**SELECTED EXTRACT**:
The Sun-Sentinel in Florida wrote about the problem of “violent students,” who can’t be removed from school because they are protected by law.

I hope to hear from Florida teachers about this investigation.

In an eight-month investigation, the South Florida Sun Sentinel found that a sweeping push for “inclusion” enables unstable children to attend regular classes even though school districts severely lack the support staff to manage them.

State and federal laws guarantee those students a spot in regular classrooms until they seriously harm or maim others. Even threatening to shoot classmates is not a lawful reason to expel the child.

Violent students have injured thousands of teachers, bus drivers and staff in Broward County alone and undoubtedly thousands more across Florida, records obtained by the Sun Sentinel show.

“It’s just a no-win scenario right now,” said attorney Julie Weatherly, of Mobile, Alabama, who advises school districts on the legal complexities of removing aggressive students when they have a disability. “Nobody wants a Parkland, of course. It’s this huge nightmare.”

The federal law had a noble purpose when enacted more than four decades ago, long before the ranks of violent students swelled. It ensured that students with disabilities received an education in the same classrooms as their peers, a practice known as mainstreaming.

Florida went even further, requiring agreement from the parents, or a judge, before transferring a disabled child to a special-needs school with more therapeutic services and smaller class sizes.

Looking for help for you or someone you know? See a list of mental health resources here.

The drawback today is that the law treats a student with a severe behavioral disorder the same as a harmless student with Down syndrome, ordering that they be educated in regular classrooms unless it’s proven impossible.

To understand how schools became targets of deadly threats and violence, the Sun Sentinel interviewed more than 50 teachers, parents and experts; examined state and national laws and policies; and reviewed thousands of pages of police reports and court records. The records included Florida’s new risk protection orders, created by the Legislature after the Parkland shooting to keep guns away from dangerous people. Most counties had never released the records before.

In only 18 months, more than 100 unstable and potentially dangerous students across Florida have threatened to kill their teachers, classmates or themselves, records from 10 major counties show. Nearly half of the youths had histories of mental disorders, and more than half had access to guns.

Just wondering whether charter schools and religious schools are bound by the same laws or whether they have the right to expel the students they can’t handle.

**DIRECTIONS FOR THIS TASK**: Revise the piece on violent students in Florida schools by writing out everything from "The Sun-Sentinel in" down to "expel the child." with "investigation" changed to "inquiry". You won't need the records for this.

**GIVEN ENTRIES**:

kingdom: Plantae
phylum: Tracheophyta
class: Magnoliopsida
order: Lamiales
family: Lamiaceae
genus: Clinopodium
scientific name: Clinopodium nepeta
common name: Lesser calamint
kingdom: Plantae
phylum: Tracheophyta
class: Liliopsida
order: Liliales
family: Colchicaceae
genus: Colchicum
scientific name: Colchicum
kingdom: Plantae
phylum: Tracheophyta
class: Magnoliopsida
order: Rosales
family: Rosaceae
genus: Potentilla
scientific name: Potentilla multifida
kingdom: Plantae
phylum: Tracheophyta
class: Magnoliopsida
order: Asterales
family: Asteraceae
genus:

**REPLY**:
The Sun-Sentinel in Florida wrote about the problem of “violent students,” who can’t be removed from school because they are protected by law.

I hope to hear from Florida teachers about this inquiry.

In an eight-month inquiry, the South Florida Sun Sentinel found that a sweeping push for “inclusion” enables unstable children to attend regular classes even though school districts severely lack the support staff to manage them.

State and federal laws guarantee those students a spot in regular classrooms until they seriously harm or maim others. Even threatening to shoot classmates is not a lawful reason to expel the child.